*Ordem de trabalho A*
Segundo o texto sobre o futsal, quantas pessoas assistiram à final do fim de semana?
*Ordem de trabalho B*
Transcreva palavra por palavra o trecho do texto sobre o futsal começando em "Ainda na primeira" e seguindo até "esportivos da Terra.".
*Ordem de trabalho C*
Por favor, prossiga com o texto sobre o futsal a partir do ponto em que ele para.

*Trecho do documento*
========================
Em 1954 o futsal já estava confederado e com campeonatos locais próprios em nosso país. Desde este longínquo passado até hoje, por pernas próprias, ele ganhou popularidade, investimento e qualidade padrão FIFA, vivendo, desta forma, seu apogeu no passado final de semana com nada menos do que 8.500 pessoas assistindo freneticamente à imprevisível final entre portenhos e lusos, indefinida até o último chute à trave dos atletas Hermanos.
Estes mesmos hermanitos foram os algozes que nos eliminaram uma fase antes, nas semis, com um bocado de sorte, um pouco de desleixo em nossa preparação e muita, muita provocação após o apito final, atestando de maneira empírica o quanto a modalidade já é tão apaixonante e considerada como o futebol de campo, o vôlei ou o basquete.
A Canarinho, aliás, terminou a contenda na honrosa 3ª posição ao bater os ascendentes cazaques na decisão pelo bronze. A sorte que faltou contra os pampeanos sobrou contra os euroasiáticos, já que nos beneficiamos de um bizarro gol contra feito por eles. Em cômputos gerais e tendo em vista a crise transitória que atravessa a Confederação Brasileira de Futsal (CBFS), absorvida pela CBF, a posição final da seleção pentacampeã das quadras foi muito importante para mostrar que seguimos sendo, apesar dos pesares e da gigante concorrência, o país inventor, propulsor e maior exportador do esporte.
Para você, leitor, ter uma ideia do tamanho da encrenca institucional, com toda a bagunça que foi o planejamento da transferência de poderes de um órgão (CBFS) a outro (CBF), o selecionado nacional ficou mais de um ano, isto mesmo!, um ano sem jogar qualquer partida oficial, nem mesmo amistosas.

Ainda na primeira metade deste ano, porém, com a duvidosa CBF já no controle, o preparo para o Mundial foi exitoso: Trinta dias de treinos árduos na Granja Comari, em Teresópolis-RJ, sede desportiva da entidade, e mais alguns bons desafios amigáveis para testar a rapaziada. Se não foi o suficiente para uma final ou caneco, valeu-nos o pódio nesta cada vez mais dura razia pela glória das quadras, também disputada de quatro em quatro anos tal e qual os maiores espetáculos esportivos da Terra.
Fato é que, a despeito de toda a deficiência no preparo, o Brasil, terra de Manoel Tobias e Falcão, este último o Pelé das quadras, conseguiu sair do Báltico de cabeça erguida, mas, entretanto, viu jogar forças que já se solidificaram no cenário planetário, como as europeias Rússia e Sérvia, os asiáticos Cazaquistão e Japão e, claro, um rival à altura aqui em nossa América do Sul, os argentinos (sempre eles!).
========================
*Dados para análise*
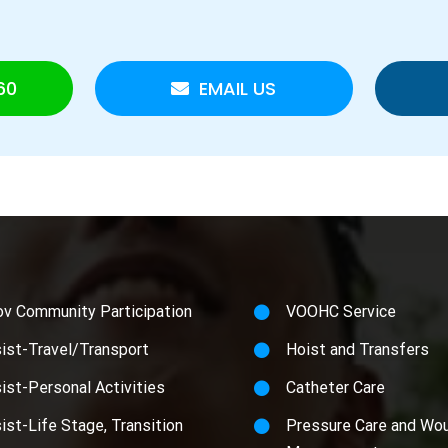
60
EMAIL US
ov Community Participation
VOOHC Service
ist-Travel/Transport
Hoist and Transfers
ist-Personal Activities
Catheter Care
ist-Life Stage, Transition
Pressure Care and Wo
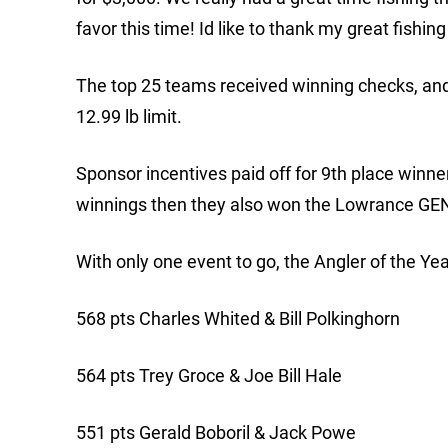
favor this time! Id like to thank my great fishin
The top 25 teams received winning checks, and 
12.99 lb limit.
Sponsor incentives paid off for 9th place winn
winnings then they also won the Lowrance GE
With only one event to go, the Angler of the Ye
568 pts Charles Whited & Bill Polkinghorn
564 pts Trey Groce & Joe Bill Hale
551 pts Gerald Boboril & Jack Powe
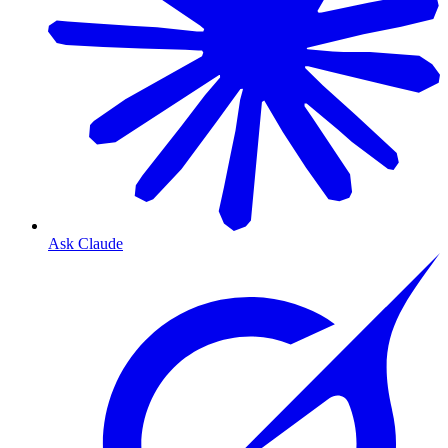
Ask Claude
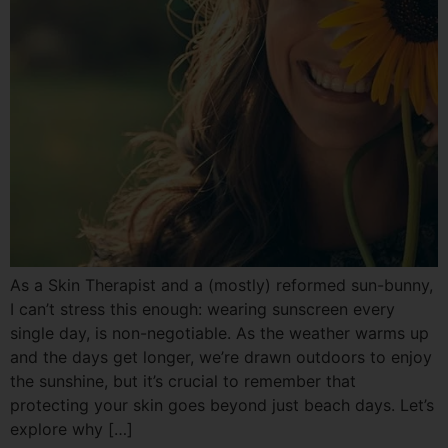
As a Skin Therapist and a (mostly) reformed sun-bunny,
I can’t stress this enough: wearing sunscreen every
single day, is non-negotiable. As the weather warms up
and the days get longer, we’re drawn outdoors to enjoy
the sunshine, but it’s crucial to remember that
protecting your skin goes beyond just beach days. Let’s
explore why […]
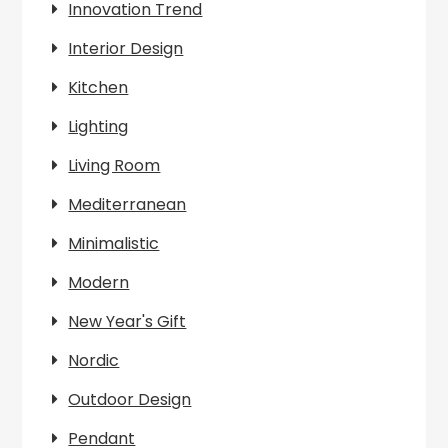
Innovation Trend
Interior Design
Kitchen
Lighting
Living Room
Mediterranean
Minimalistic
Modern
New Year's Gift
Nordic
Outdoor Design
Pendant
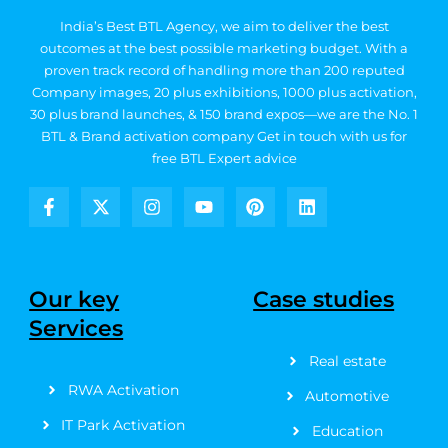
India’s Best BTL Agency, we aim to deliver the best
outcomes at the best possible marketing budget.
With a
proven track record of handling more than 200 reputed
Company images, 20
plus exhibitions, 1000 plus activation,
30 plus brand launches, & 150 brand expos—we are the No. 1
BTL & Brand activation company
Get in touch with us for
free BTL Expert advice
F
X
I
Y
P
L
a
-
n
o
i
i
c
t
s
u
n
n
e
w
t
t
t
k
b
i
a
u
e
e
Our key
Case studies
o
t
g
b
r
d
Services
o
t
r
e
e
i
k
e
a
s
n
Real estate
-
r
m
t
f
RWA Activation
Automotive
IT Park Activation
Education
========================
*Resposta escrita A*
8.500 pessoas.

*Resposta escrita B*
Ainda na primeira metade deste ano, porém, com a duvidosa CBF já no controle, o preparo para o Mundial foi exitoso: Trinta dias de treinos árduos na Granja Comari, em Teresópolis-RJ, sede desportiva da entidade, e mais alguns bons desafios amigáveis para testar a rapaziada. Se não foi o suficiente para uma final ou caneco, valeu-nos o pódio nesta cada vez mais dura razia pela glória das quadras, também disputada de quatro em quatro anos tal e qual os maiores espetáculos esportivos da Terra.

*Resposta escrita C*
Portugal, o vencedor da festa toda, nem surpresa pode ser considerado por ter transformado seu pequeno país num epicentro europeu para se jogar futsal, com seus principais times do campo, por exemplo (à exceção do FC Porto), a possuírem fortes esquadrões no salão, fazendo da Liga portuguesa uma das mais atrativas da atualidade.
Últimos campeões da Eurocopa, em 2018, os Heróis do Mar lograram duplicar o feito a nível mundial em um árduo caminho onde passaram com o clássico nervosismo do futsal por Sérvia (prorrogação), Espanha (virada de 2 gols e prorrogação), Cazaquistão (pênaltis) e finalmente os argentinos através de sofridos 2x1 no tempo regular.

Termo bom e justo para uma Federação que faz quase tudo certo em termos de gestão de todos os seus futebóis, emergindo como potência em gramados, quadras e praias. Sem falar na consagração do ala Ricardinho, um dos maiores de todos os tempos no futebol de ginásio.
Essa imprevisibilidade do salão é o que o torna, inclusive, tão cativante àqueles que ainda não estavam habituados à sua dinâmica tática e velocidade de passes e gingas, muito mais ligeiros do que o de seu primo mais famoso (tente voltar aos seus tempos de escola e relembre o quão difícil era marcar e criar espaço num terreno reduzido e estreito).
Que esta conquista de nossos colonizadores pregressos sirva não só como “vingança” aos nossos rivais do sul, sempre tirando uma casca quando ganham da verde-e-amarela, nem que for a feijões ou bolas de gude. Que ela tenha a igual serventia de nos fazer observar como uma instituição unificada e séria pode levar uma escola de futebol à glória em todas as suas vertentes.
Em tempo: Até quando ficaremos sem ver um desporto deste calibre, qualidade e entretenimento de fora dos Jogos Olímpicos? Acorda, COI!